Innocent Ruwende and Panashe Machakaire
The Judiciary and the National Prosecuting Authority (NPA) should not treat each other as pariah institutions, but should execute their joint mandate to rid the country of the vice of corruption, Judicial Service Commission (JSC) secretary Mr Walter Chikwana has said.
Mr Chikwana’s call is in line with Government’s Transitional Stabilisation Programme which aims to eradicate corruption, which is a major source of leakages to public revenues and a cost burden to businesses among other objectives.
Speaking at the NPA two-day Anti-Corruption Training Workshop in Harare yesterday, Mr Chikwana said in the not too distant past, the two entities treated each other as outsiders.
“We were simply deceiving ourselves. Ours is a Siamese relationship. To attempt to separate the two organisations is a fatal endeavour for both of us. This is a relationship which neither of us cannot afford to do without.”
“These uncalled for and egoistic tendencies led to documented failures of the administration of justice. It follows that the NPA and JSC must constantly engage, coordinate and consult each other in order to derive maximum benefit from the synergy,” he said.

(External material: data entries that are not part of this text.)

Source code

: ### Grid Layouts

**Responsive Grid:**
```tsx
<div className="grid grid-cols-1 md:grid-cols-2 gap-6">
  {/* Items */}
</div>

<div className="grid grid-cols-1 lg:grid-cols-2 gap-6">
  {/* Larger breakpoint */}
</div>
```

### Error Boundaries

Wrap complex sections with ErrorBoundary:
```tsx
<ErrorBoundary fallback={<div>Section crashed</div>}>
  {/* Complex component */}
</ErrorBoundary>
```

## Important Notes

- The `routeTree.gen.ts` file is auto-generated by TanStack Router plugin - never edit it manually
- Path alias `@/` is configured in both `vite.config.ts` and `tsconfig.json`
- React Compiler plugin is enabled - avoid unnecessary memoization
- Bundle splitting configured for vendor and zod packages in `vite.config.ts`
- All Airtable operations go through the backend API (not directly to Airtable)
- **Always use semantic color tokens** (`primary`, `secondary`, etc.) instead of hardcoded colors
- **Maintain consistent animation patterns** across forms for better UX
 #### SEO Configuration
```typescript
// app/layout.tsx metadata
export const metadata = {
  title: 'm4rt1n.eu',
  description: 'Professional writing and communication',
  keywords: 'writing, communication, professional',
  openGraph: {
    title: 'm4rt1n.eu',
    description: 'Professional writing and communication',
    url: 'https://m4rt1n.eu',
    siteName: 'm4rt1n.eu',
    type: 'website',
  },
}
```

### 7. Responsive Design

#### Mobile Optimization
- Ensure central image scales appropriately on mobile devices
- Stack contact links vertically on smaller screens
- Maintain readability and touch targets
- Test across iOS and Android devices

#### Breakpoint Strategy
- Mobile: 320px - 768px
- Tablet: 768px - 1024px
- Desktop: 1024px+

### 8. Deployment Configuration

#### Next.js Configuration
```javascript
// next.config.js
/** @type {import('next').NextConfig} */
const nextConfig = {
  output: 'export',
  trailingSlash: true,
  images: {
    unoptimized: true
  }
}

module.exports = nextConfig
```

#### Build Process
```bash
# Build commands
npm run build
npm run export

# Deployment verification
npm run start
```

Speaking at the same event, Prosecutor-General Mr Kumbirai Hodzi said the collective efforts will help to bridge the gaps in the anti-corruption knowledge base and information sharing space.
“The broad objective of programmes like this workshop is to strengthen the ability of the NPA to implement measures against corruption and economic crimes particularly money-laundering, human trafficking and the financing of terrorism.
“We need to build capacity in our organisation so that we may fully utilise the laws that are in place to seize and forfeit illicit proceeds of crime,” he said.
Mr Hodzi said there was need to break the yoke of corruption.
“Corruption is like a cancer that is slowly choking the life of our State institutions. It is a challenge that affects everyone in the country. Corruption ultimately has a direct impact on the social and economic well-being of the people.
“We all know how corruption erodes the rule of law and where there is corruption you are sure to find that there is no equal access to justice at all,” he said.
He also said justice is not for hire nor is it for sale.
Mr Hodzi said justice should not be for those with money or the elite few who can manipulate governance systems or the judicial process to suit their personal agendas at the expense of national interests and the rule of law.
“Corruption must be effectively combated in order for us to realise sustainable development goal number 16 (Peace, Justice, and Strong Institutions. However, most of the cases are still pending in courts,” said Mr Hodzi.
The NPA has been under fire for failing to prosecute high-profile cases. When Mr Hodzi took over from Advocate Ray Goba who was suspended on allegations of failing prosecute big cases among other charges, he directed the prosecution of at least five high-profile figures on corruption charges.
The workshop which ends today is being carried out in order to build trust and strengthen cooperation between JSC and NPA in the fight against corruption.